А  Б  В  Г  Д  Е  Ж  З  И  Й  К  Л  М  Н  О  П  Р  С  Т  У  Ф  Х  Ц  Ч  Ш  Щ  Э  Ю  Я  A-Z

 


Он занесен – сей жезл железный –
Над нашей головой. И мы
Летим, летим над грозной бездной
Среди сгущающейся тьмы.
Здесь бездна уже не тот отвлеченно умопостигаемый «бездонный провал в вечность», в который преображалась пустота под петербургскими мостами, но метафора, насыщенная не приблизительным, а точнейшим реально-историческим смыслом, однозначная в своем семантическом содержании.
В свисте и вое безудержного полета над разверстой бездной Блока не отпускала «роковая о гибели весть», – ведь вместе с обреченным миром можно погибнуть и самому. «Но если гибель предстоит?» – этот вопрос никогда не терял для него громадного значения, напротив – с годами он звучал все настойчивее и тревожнее.
Да и как могло быть иначе! Нет поэта (если это настоящий поэт) без ощущения своей судьбы как самопожертвования, как постоянной готовности погибнуть во имя своей «крылатой мечты». Гениальный поэт революционной демократии, все отдавший борьбе за дело народа, взывал: «Уведи меня в стан погибающих…»
Блок давно постиг ту истину, что человек мужает и духовно вырастает перед лицом гибели, обретает высшее счастье – торжество личной победы над смертью. Больше того: как никто умел он испытывать упоенье на самом краю бездны. Он и в самом деле «любил гибель», в чем признался когда-то Андрею Белому.
Губительный «восторг самозабвенья» – без этого Блок и непредставим. Он был настоящим Вальсингамом русской поэзии, и, конечно, никто другой не мог бы с такой силой понимания и сочувствия откликнуться на страстное убеждение, высказанное не каким-нибудь мизантропом, но величайшим жизнелюбцем, притом в тот миг, когда он думал о бессмертье:
Все, все, что гибелью грозит,
Для сердца смертного таит
Неизъяснимы наслажденья –
Бессмертья, может быть, залог,
И счастлив тот, кто средь волненья
Их обретать и ведать мог.
Все эти годы Блок жил ощущением полета над бездной.

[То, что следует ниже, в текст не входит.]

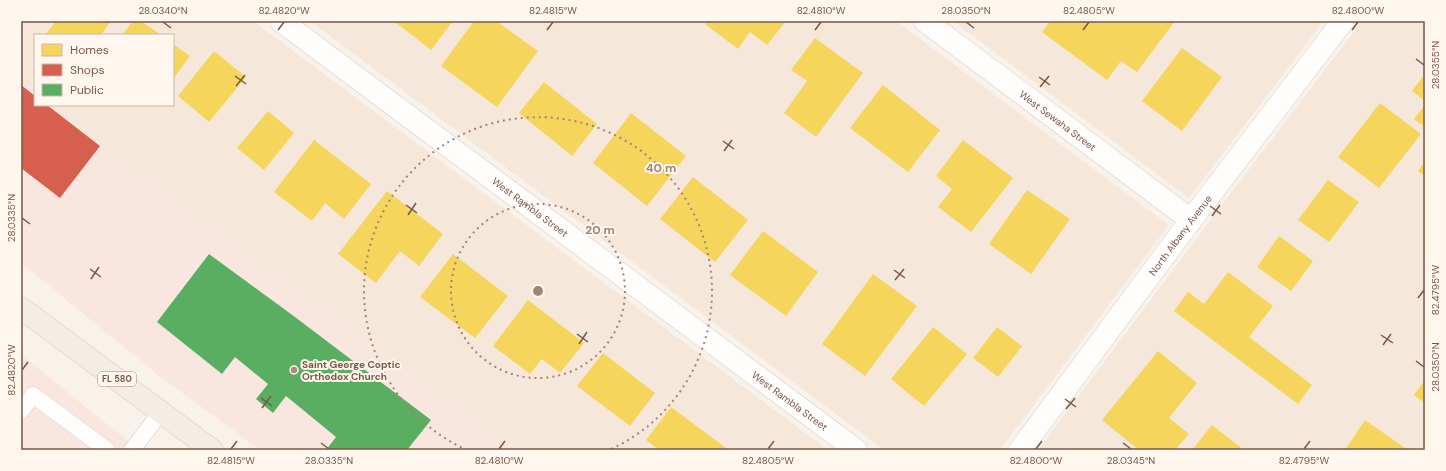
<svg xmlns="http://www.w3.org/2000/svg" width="1446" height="471" viewBox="0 0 1446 471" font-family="'DM Sans',sans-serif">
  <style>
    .residential { fill: #f6e7db }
    .commercial { fill: #f9e6de }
    .homes { fill: #f6d55c }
    .shops { fill: #d6604d }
    .public { fill: #5aae61 }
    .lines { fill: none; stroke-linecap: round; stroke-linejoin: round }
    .lane-casing { stroke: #d8cec8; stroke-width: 17 }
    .street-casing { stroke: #d8cec8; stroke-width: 23 }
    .primary-casing { stroke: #dacfc8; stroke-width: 23 }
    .lane { stroke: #fefdfc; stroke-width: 16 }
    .street { stroke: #fefdfc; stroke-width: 22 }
    .primary { stroke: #f3ede5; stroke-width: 22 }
    .ticks { fill: none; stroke: #7b5647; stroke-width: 1.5 }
    .ring { fill: none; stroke: #a08577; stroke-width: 2; stroke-dasharray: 2 4 }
    .poi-dot { fill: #a78d80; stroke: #fff7ee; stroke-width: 1.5 }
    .labels { text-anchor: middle; stroke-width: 4; stroke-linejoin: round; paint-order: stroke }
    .shield { fill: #fff7ee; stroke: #a38679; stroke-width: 1 }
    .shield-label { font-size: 9px; font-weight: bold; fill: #7b5647 }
    .street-label { font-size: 10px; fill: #7b5647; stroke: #fff7ee }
    .poi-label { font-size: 10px; font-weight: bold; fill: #7b5647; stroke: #fff7ee; text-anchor: start }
    .centre { fill: #a08577; stroke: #fff7ee; stroke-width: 2 }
    .ring-label { font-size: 12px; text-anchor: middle; font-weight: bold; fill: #a08577; stroke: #fff7ee; stroke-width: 4; stroke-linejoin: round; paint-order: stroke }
    .neatline { fill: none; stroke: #7b5647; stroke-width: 1.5 }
    .ticks-label { font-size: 10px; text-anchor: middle; fill: #7b5647 }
  </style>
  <rect width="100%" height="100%" fill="#f9f2eb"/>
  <path class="residential" d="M 21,21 L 253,21 L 828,450 L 514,450 L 38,105 L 173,105 L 173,35 L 35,35 L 35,103 L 21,92 Z
    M 310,21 L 896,21 L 1169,225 L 1000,450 L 884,450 Z
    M 953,21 L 1316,21 L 1321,25 L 1189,198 Z
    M 1362,21 L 1425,21 L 1425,450 L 1038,450 L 1203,230 Z"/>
  <path class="commercial" d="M 21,92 L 35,105 L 38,105 L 514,450 L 260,450 L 158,375 L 21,263 Z
    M 21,354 L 98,417 L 140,450 L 21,450 Z"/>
  <path class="homes" d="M 56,21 L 111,21 L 101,35 L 45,35 Z
    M 133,21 L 141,21 L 161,35 L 122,35 Z
    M 394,21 L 453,21 L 431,50 Z
    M 474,21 L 496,21 L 538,51 L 497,107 L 441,66 Z
    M 707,21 L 786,21 L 767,45 L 750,32 L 738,49 L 705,24 Z
    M 1050,21 L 1175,21 L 1137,72 L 1121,61 L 1107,80 L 1042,32 Z
    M 815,38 L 863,73 L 816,137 L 784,113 L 807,81 L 791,70 Z
    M 173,44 L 190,56 L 173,79 Z
    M 1182,48 L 1222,77 L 1182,131 L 1142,101 Z
    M 214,51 L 246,77 L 209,122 L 178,96 Z
    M 1425,74 L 1425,101 L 1412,91 Z
    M 544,82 L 597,124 L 572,156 L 519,113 Z
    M 883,85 L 940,130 L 908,172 L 850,128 Z
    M 1380,103 L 1421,134 L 1379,188 L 1338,157 Z
    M 1425,105 L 1425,127 L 1414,119 Z
    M 268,111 L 294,133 L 264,170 L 237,148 Z
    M 631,113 L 686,156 L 647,206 L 593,163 Z
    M 314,140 L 371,184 L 344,219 L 325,203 L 312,221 L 274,192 Z
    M 963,140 L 1013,178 L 971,232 L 938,207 L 952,189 L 936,176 Z
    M 1425,161 L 1425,176 L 1418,171 Z
    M 693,177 L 748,220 L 715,262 L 660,219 Z
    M 1328,180 L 1359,202 L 1329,242 L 1298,220 Z
    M 1027,190 L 1070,219 L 1031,274 L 989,244 Z
    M 387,191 L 443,234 L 419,266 L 400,251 L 376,283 L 338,254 Z
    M 763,231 L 818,272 L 786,316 L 730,275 Z
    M 1279,236 L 1313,261 L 1291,291 L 1257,267 Z
    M 453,254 L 508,296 L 475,338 L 420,297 Z
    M 1228,272 L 1273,306 L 1249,337 L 1312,385 L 1298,404 L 1174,311 L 1188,292 L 1204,304 Z
    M 873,274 L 917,306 L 865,376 L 822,344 Z
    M 528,300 L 584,343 L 560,373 L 542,359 L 530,374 L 493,346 Z
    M 933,327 L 967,354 L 924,406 L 891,379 Z
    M 997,327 L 1022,346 L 998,377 L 973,358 Z
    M 1158,351 L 1197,383 L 1169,418 L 1189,434 L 1175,450 L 1139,450 L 1102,420 Z
    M 603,353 L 655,393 L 630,426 L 577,386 Z
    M 1425,380 L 1425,403 L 1414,395 Z
    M 671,407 L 726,448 L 724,450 L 659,450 L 646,440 Z
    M 1365,420 L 1408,450 L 1345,450 Z
    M 1212,425 L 1244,450 L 1192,450 Z"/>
  <path class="shops" d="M 21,85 L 35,96 L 35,105 L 47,105 L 100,146 L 60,198 L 21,168 Z"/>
  <path class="public" d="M 209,254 L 291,314 L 431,420 L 407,450 L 326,450 L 336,437 L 286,396 L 273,413 L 256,399 L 268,384 L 235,357 L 222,374 L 157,322 Z"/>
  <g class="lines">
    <defs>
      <path id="lane" d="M 21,411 L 33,395 L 107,450
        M 132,450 L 161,412"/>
      <g id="street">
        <path id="s1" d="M 281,21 L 856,450"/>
        <path id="s2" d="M 925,21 L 1191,220"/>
        <path id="s3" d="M 1020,450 L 1191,220 L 1343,21"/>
      </g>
      <path id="primary" d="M 21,308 L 212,450"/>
    </defs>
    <use href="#lane" class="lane-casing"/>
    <use href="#street" class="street-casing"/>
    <use href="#primary" class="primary-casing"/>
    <use href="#lane" class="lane"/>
    <use href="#street" class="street"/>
    <use href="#primary" class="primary"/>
  </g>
  <path class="ticks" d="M 163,22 L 171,28M 966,22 L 974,28M 278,30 L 284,22M 547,30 L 553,22M 815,30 L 821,22M 1083,30 L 1089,22M 1352,30 L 1358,22M 1416,59 L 1424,65M 235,76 L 246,84M 1039,77 L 1050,85M 236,86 L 245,75M 1040,87 L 1049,76M 723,141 L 734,149M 724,151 L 732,140M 406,205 L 417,213M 1210,206 L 1221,214M 408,215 L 416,203M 1212,216 L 1220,205M 22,218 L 30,224M 90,269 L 101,277M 894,270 L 905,278M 91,279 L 99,267M 895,280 L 904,269M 1418,298 L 1424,290M 577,334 L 588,342M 1381,335 L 1393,343M 579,344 L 587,332M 1383,345 L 1391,334M 1416,361 L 1424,367M 22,370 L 28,362M 261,398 L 272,406M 1065,399 L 1076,407M 262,408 L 271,396M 1066,409 L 1075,398M 321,443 L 329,449M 1123,443 L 1131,449M 231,449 L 237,441M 499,449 L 505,441M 768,449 L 774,441M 1036,449 L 1042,441M 1304,449 L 1310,441"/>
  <g class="ring">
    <circle cx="538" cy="291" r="87"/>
    <path d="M467 450A174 174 0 1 1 609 450"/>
  </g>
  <circle class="poi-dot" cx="294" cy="370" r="4"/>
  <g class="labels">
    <rect class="shield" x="98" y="372" width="38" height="14" rx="3"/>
    <g class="shield-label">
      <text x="117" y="382">FL 580</text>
    </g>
    <g class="street-label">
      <text dy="4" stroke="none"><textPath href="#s2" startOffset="166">West Sewaha Street</textPath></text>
      <text dy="4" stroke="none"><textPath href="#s1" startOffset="311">West Rambla Street</textPath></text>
      <text dy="4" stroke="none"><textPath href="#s3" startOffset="268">North Albany Avenue</textPath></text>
      <text dy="4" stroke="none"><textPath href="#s1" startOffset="635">West Rambla Street</textPath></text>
    </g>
    <g class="poi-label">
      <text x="302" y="368">Saint George Coptic<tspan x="302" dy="12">Orthodox Church</tspan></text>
    </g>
  </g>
  <circle cx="538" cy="291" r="6" class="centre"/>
  <g class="ring-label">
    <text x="661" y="172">40 m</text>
    <text x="600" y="234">20 m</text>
  </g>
  <rect width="1446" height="471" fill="none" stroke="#fff7ee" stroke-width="44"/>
  <rect x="34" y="34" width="140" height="72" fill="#fff7ee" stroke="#cab7ab"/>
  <rect x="42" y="44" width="20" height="12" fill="#f6d55c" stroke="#cab7ab"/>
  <text x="70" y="54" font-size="12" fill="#7b5647">Homes</text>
  <rect x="42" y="64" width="20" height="12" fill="#d6604d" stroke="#cab7ab"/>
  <text x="70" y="74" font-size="12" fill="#7b5647">Shops</text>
  <rect x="42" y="84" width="20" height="12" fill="#5aae61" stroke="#cab7ab"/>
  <text x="70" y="94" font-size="12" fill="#7b5647">Public</text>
  <rect x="22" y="22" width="1402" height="427" class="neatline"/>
  <g class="ticks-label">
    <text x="163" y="14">28.0340°N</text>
    <text x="284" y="14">82.4820°W</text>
    <text x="553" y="14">82.4815°W</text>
    <text x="821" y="14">82.4810°W</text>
    <text x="966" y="14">28.0350°N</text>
    <text x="1089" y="14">82.4805°W</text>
    <text x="1358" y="14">82.4800°W</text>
    <text transform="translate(1435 65) rotate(-90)" y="4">28.0355°N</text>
    <text transform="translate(11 218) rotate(-90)" y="4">28.0335°N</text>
    <text transform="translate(1435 290) rotate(-90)" y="4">82.4795°W</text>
    <text transform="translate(1435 367) rotate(-90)" y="4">28.0350°N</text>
    <text transform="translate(11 370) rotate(-90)" y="4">82.4820°W</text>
    <text x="231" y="464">82.4815°W</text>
    <text x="329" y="464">28.0335°N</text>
    <text x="499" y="464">82.4810°W</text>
    <text x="768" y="464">82.4805°W</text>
    <text x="1036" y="464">82.4800°W</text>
    <text x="1131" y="464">28.0345°N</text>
    <text x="1304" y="464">82.4795°W</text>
  </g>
</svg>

В переводе на язык точных понятий такое ощущение прекрасно передано в одном из его писем (несколько более позднего времени): «Вся современная жизнь людей есть холодный ужас, несмотря на отдельные светлые точки, – ужас, надолго непоправимый. Я не понимаю, как ты, например, можешь говорить, что все хорошо, когда наша родина, может быть, на краю гибели, когда социальный вопрос так обострен во всем мире, когда нет общества, государства, семьи, личности, где было бы хоть сравнительно благополучно».
3
За примером не нужно было ходить далеко. Хуже не могло быть, нежели в его непоправимо распавшейся семье, в его собственном опустевшем доме.
В светлой квартире окнами на тихую Пряжку сохранялся налаженный быт, порядок, даже уют. Но никакими тяжелыми шторами нельзя было отгородиться ни от того, что происходило в России, ни от того, чем так болела душа.
Милый друг, и в этом тихом доме
Лихорадка бьет меня.
Не найти мне места в тихом доме
Возле мирного огня!
Голоса поют, взывает вьюга,
Страшен мне уют…
Даже за плечом твоим, подруга,
Чьи-то очи стерегут!
Милый друг… подруга… Жизнь разделила. Не осталось уже ничего, кроме воспоминаний. «Как когда-то, ты помнишь тогда… О, какие то были года!»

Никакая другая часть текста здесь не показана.